* _Task item_:
Return, in their exact form, the lines that lie between the start of the data below and the line containing "Mindestbetrag entspricht, bucht Capital den", with both ends included.

* _Extracted data_:
#####

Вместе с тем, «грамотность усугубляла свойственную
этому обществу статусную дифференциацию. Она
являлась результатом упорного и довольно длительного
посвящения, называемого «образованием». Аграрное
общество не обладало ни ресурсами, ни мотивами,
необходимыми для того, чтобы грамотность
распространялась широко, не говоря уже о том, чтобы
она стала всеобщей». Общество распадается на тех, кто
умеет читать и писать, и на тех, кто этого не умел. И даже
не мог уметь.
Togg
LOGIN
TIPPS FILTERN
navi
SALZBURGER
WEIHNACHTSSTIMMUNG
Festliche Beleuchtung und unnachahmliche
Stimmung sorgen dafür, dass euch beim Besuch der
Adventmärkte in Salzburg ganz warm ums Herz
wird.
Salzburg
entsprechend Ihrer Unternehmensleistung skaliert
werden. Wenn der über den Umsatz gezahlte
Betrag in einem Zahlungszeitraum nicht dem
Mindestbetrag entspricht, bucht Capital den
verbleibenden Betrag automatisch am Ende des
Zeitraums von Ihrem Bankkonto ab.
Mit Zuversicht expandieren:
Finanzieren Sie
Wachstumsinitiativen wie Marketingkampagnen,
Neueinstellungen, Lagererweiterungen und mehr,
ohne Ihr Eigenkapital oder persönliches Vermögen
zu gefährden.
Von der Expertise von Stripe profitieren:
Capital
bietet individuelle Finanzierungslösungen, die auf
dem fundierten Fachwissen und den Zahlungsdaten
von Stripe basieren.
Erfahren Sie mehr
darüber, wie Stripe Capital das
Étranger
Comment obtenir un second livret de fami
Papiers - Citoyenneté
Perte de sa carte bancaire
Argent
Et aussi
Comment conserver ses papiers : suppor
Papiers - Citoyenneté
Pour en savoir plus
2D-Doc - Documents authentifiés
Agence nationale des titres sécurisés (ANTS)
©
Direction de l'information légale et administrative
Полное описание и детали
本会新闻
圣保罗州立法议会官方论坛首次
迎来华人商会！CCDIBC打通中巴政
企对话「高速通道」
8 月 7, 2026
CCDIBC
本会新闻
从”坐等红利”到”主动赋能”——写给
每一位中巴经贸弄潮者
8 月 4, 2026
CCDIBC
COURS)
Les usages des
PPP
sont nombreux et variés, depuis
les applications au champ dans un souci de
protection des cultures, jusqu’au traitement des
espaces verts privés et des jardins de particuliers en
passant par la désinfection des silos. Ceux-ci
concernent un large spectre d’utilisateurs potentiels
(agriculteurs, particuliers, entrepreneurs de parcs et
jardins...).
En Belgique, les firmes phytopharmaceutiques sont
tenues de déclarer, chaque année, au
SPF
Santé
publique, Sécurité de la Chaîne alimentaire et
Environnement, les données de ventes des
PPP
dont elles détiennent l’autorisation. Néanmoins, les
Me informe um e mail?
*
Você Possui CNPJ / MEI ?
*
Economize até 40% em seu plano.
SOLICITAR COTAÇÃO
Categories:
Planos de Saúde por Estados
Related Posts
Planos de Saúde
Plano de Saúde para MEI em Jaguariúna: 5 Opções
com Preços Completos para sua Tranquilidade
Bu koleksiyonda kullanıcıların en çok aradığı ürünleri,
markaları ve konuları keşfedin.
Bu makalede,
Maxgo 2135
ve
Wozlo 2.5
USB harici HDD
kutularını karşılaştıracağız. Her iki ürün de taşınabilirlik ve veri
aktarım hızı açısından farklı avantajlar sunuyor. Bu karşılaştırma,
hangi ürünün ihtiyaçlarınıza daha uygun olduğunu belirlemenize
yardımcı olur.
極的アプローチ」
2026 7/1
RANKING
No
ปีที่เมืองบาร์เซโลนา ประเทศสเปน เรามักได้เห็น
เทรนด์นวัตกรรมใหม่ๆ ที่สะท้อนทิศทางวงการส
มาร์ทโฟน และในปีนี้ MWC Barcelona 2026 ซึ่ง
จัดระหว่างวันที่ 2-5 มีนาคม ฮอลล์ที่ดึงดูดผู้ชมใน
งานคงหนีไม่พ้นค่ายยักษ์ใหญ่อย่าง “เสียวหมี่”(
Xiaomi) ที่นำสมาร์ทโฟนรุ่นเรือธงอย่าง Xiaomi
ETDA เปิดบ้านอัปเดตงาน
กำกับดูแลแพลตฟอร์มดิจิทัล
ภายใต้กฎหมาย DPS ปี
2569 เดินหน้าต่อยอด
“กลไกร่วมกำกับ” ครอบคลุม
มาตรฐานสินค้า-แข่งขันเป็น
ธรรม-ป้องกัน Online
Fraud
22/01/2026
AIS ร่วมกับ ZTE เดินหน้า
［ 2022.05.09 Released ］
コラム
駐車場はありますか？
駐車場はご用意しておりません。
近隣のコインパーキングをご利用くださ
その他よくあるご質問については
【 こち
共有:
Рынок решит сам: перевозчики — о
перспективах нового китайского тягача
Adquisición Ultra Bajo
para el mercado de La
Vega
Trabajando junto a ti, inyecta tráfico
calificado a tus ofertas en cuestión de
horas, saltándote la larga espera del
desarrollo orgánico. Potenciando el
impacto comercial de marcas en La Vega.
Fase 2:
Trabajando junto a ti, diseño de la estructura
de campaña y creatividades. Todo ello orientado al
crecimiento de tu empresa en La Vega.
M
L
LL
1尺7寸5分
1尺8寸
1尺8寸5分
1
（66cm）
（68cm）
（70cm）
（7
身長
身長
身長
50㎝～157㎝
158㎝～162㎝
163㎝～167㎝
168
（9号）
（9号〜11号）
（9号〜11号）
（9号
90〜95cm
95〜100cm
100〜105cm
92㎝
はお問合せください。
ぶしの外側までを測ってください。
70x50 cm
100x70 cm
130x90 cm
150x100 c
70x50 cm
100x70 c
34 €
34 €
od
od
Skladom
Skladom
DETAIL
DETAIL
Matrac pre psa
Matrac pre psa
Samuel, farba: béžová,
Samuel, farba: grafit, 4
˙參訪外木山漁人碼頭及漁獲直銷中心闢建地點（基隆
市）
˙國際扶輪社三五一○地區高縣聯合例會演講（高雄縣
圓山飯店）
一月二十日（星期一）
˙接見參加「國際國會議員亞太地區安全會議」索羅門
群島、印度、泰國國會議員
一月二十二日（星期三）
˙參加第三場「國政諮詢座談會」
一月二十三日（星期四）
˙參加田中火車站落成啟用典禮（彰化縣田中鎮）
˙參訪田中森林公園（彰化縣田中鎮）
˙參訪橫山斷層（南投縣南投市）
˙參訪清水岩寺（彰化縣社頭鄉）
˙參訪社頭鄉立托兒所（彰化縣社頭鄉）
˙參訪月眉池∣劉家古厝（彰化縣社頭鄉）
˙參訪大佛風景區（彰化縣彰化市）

#####

* _Result of this exercise_:
Вместе с тем, «грамотность усугубляла свойственную
этому обществу статусную дифференциацию. Она
являлась результатом упорного и довольно длительного
посвящения, называемого «образованием». Аграрное
общество не обладало ни ресурсами, ни мотивами,
необходимыми для того, чтобы грамотность
распространялась широко, не говоря уже о том, чтобы
она стала всеобщей». Общество распадается на тех, кто
умеет читать и писать, и на тех, кто этого не умел. И даже
не мог уметь.
Togg
LOGIN
TIPPS FILTERN
navi
SALZBURGER
WEIHNACHTSSTIMMUNG
Festliche Beleuchtung und unnachahmliche
Stimmung sorgen dafür, dass euch beim Besuch der
Adventmärkte in Salzburg ganz warm ums Herz
wird.
Salzburg
entsprechend Ihrer Unternehmensleistung skaliert
werden. Wenn der über den Umsatz gezahlte
Betrag in einem Zahlungszeitraum nicht dem
Mindestbetrag entspricht, bucht Capital den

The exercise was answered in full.